Katusha, a Russian team competing at this Tour, said Menchov was fired last year under a team policy stipulating that a doping offense ends a rider's contract. The statement said the team was informed of the case last year and decided ''to cease its contractual relationship'' with Menchov - in part for the anti-doping proceedings, and partly for his ''chronic and persisting knee problems.''

Katusha said it hadn't spoken earlier about the case ''in order to preserve his right to privacy until a final decision had been rendered.''



Johan Bruyneel, the longtime coach of dethroned former Tour winner Lance Armstrong, got some kind words from Gallopin after the French rider captured the yellow jersey on Sunday.

Gallopin, who was with Bruyneel's RadioShack Leopard Trek for a year and competed with it at the 2012 Tour, called Bruyneel ''a great figure of cycling,'' and said he had ''really learned a lot with this team'' - notably on race tactics.

At the time, Gallopin's uncle Alain Gallopin was a RadioShack Leopard Trek team sporting director.

The U.S. Anti-Doping Agency has said that Bruyneel ''was at the apex of a conspiracy to commit widespread doping'' at Armstrong's U.S. Postal Service and Discovery Channel teams for many years.

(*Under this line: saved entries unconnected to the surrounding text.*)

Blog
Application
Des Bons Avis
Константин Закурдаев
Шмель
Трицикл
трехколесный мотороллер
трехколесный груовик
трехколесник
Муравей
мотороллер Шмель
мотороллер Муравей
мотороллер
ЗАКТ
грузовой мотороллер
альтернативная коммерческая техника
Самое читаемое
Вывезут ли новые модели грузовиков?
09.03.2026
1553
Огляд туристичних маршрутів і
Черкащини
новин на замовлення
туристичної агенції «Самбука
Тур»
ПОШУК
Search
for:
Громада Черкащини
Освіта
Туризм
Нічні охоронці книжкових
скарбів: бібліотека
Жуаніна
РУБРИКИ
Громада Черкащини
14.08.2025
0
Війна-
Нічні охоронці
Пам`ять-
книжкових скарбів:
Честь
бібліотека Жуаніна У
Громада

Bruyneel was given a 10-year ban in April. The World Anti-Doping Agency has appealed for a longer ban, arguing that that's too light.

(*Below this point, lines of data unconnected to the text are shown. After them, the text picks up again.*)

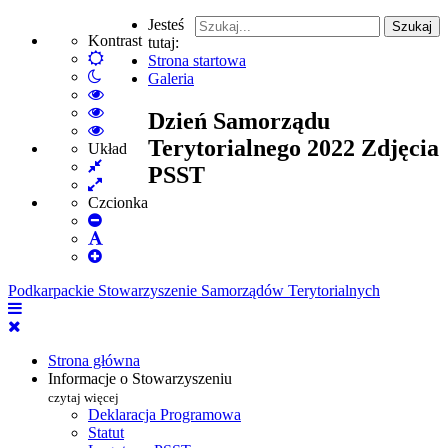
Jesteś
Szukaj
Kontrast
tutaj:
Default
Strona startowa
Włącz
mode
Galeria
tryb
High
nocny
Contrast
High
Dzień Samorządu
Black
Contrast
High
Terytorialnego 2022 Zdjęcia
White
Black
Contrast
Układ
Fixed
mode
Yellow
Yellow
PSST
layout
Wide
mode
Black
layout
mode
Czcionka
Set
Smaller
Set
Font
Set
Default
Larger
Font
Podkarpackie Stowarzyszenie Samorządów Terytorialnych
Font
Strona główna
Informacje o Stowarzyszeniu
czytaj więcej
Deklaracja Programowa
Statut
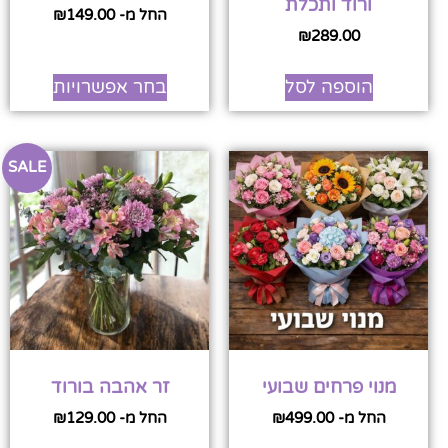
ורוד ותכלת
החל מ-
149.00
₪
₪
289.00
הוספה לסל
בחר אפשרויות
SALE
מנוי פרחים שבועי
זר אהבה בורוד
החל מ-
499.00
₪
החל מ-
129.00
₪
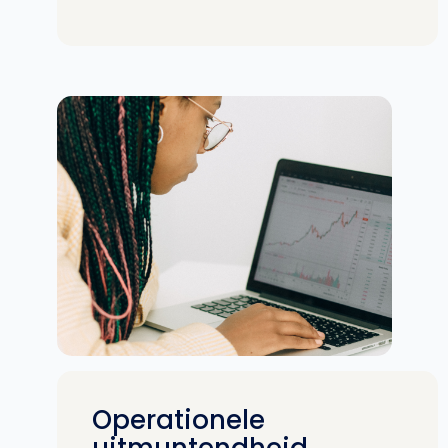
Operationele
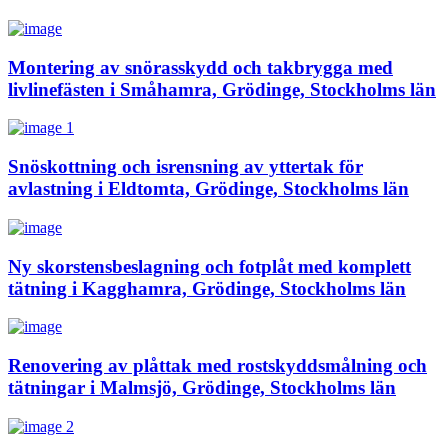
Montering av snörasskydd och takbrygga med
livlinefästen i Småhamra, Grödinge, Stockholms län
Snöskottning och isrensning av yttertak för
avlastning i Eldtomta, Grödinge, Stockholms län
Ny skorstensbeslagning och fotplåt med komplett
tätning i Kagghamra, Grödinge, Stockholms län
Renovering av plåttak med rostskyddsmålning och
tätningar i Malmsjö, Grödinge, Stockholms län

Often at the Tour, team solidarity is the No. 1 priority for riders. But sometimes, national pride kicks in too.

Gallopin, a Lotto Belisol rider, said he felt the impact of ''French solidarity'' during Sunday's stage - even from riders on other teams who were in a breakaway from the pack with him.

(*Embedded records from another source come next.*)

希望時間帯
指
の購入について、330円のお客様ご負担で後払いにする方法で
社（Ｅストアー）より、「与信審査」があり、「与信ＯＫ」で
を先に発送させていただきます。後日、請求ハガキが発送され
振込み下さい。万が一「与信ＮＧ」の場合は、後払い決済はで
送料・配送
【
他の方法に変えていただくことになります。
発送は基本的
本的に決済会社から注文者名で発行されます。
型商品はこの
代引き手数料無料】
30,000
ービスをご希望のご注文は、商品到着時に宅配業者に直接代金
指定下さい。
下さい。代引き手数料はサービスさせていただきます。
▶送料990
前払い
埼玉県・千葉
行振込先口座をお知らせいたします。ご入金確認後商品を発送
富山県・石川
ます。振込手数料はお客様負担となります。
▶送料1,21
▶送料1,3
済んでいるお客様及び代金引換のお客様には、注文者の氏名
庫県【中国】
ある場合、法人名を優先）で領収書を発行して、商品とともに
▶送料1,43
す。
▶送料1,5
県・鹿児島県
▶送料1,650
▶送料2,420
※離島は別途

The Frenchman expressed pride that he'll be wearing the yellow jersey on Monday, the national Bastille Day holiday in France.

Gallopin said he discussed possibly capturing the yellow jersey with Europcar's Pierre Rolland, during the ride, and felt ''a show of support'' from riders on two French teams: Cofidis and AG2R La Mondiale.

''I felt a lot of support, and it makes me happy,'' said Gallopin.



Frenchman Blel Kadri was relaxing on the massage table when he checked his telephone and saw an unexpected text message.

French President Francois Hollande, who is a big sports fan, sent a message to congratulate Kadri for having won Saturday's hilly eighth stage to become the first Frenchman to win a Tour stage this year.

Hollande asked Kadri to call him, and they spoke for a few moments.

''That was Francois Hollande, our president,'' a flattered Kadri said on national television. ''It's good for us, for cycling, to have a president who likes our sport.''

However, the message did little to boost his chances in Sunday's ninth stage. Kadri started the day in the best climber's polka dot jersey, but had an early mechanical failure and lost his jersey to Martin.



Martin became the third German to win a stage at this year's Tour, after sprint specialists Marcel Kittel - who has won three - and Andre Greipel, who won stage 6.

The Omega Pharma Quick-Step rider said his victory might be ''an omen'' for Germany's match against Argentina in the World Cup final.